TASK BRIEF:
Rewrite all of the rows below, substituting "data series" for every occurrence of "series" and keeping everything else identical. Leave the pictures out.

┌────────

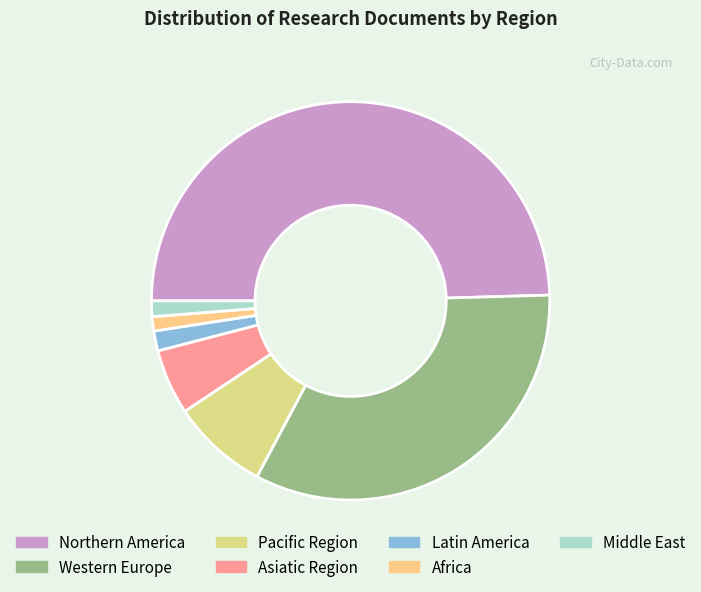

How many segments does this pie chart have?

7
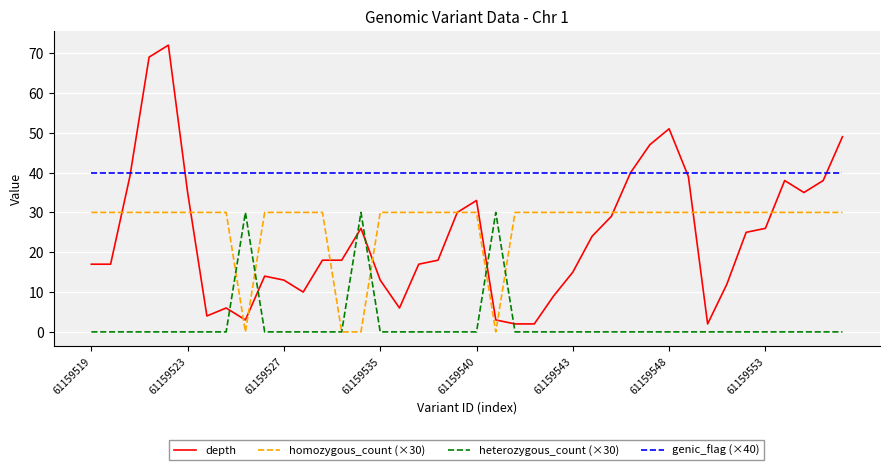

Which series has the largest total across all categories?

genic_flag (×40)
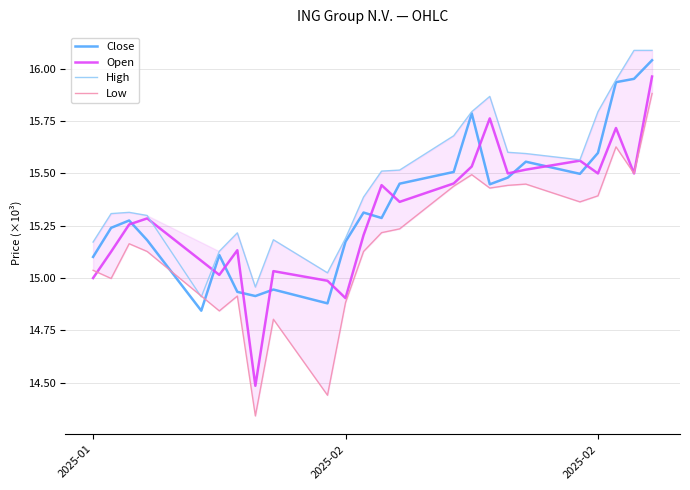

Where does the High series first go above 15?

2025-01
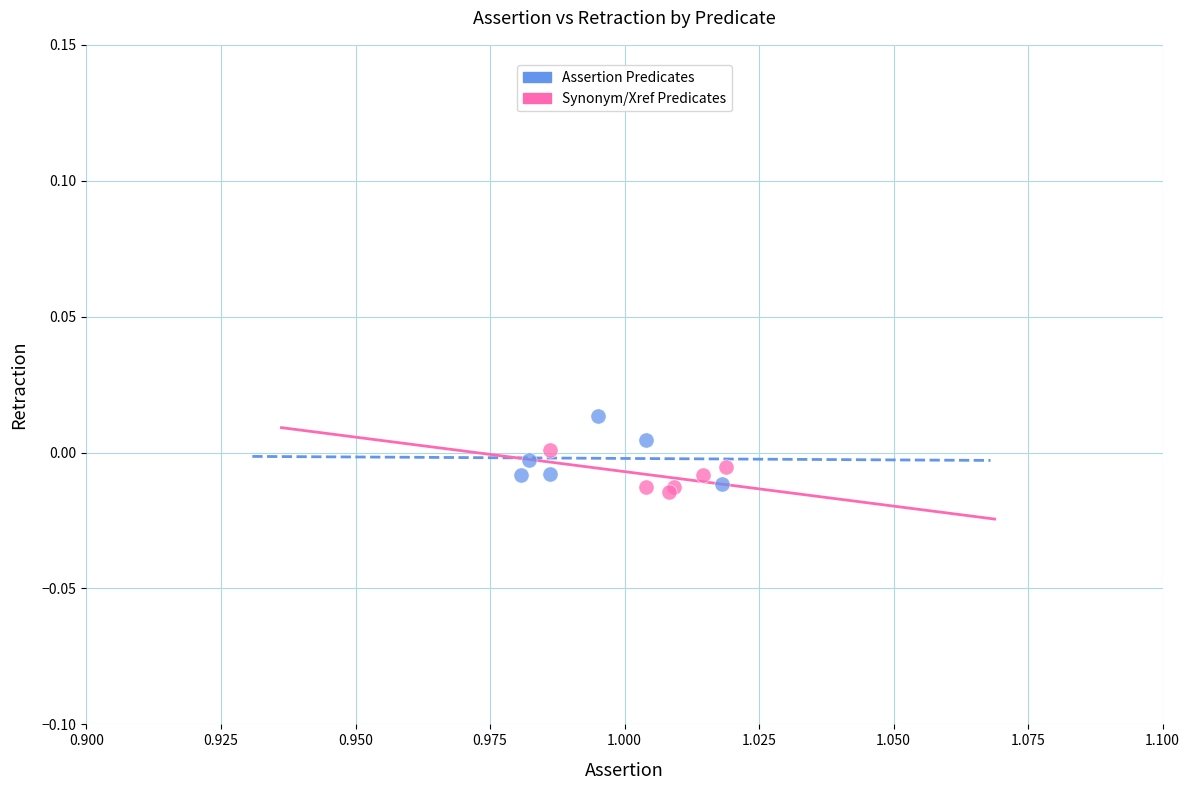

What are all the series names shown in the legend?

Assertion Predicates, Synonym/Xref Predicates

└────────

ANSWER BOX:
How many segments does this pie chart have?

7

Which data series has the largest total across all categories?

genic_flag (×40)

Where does the High data series first go above 15?

2025-01

What are all the data series names shown in the legend?

Assertion Predicates, Synonym/Xref Predicates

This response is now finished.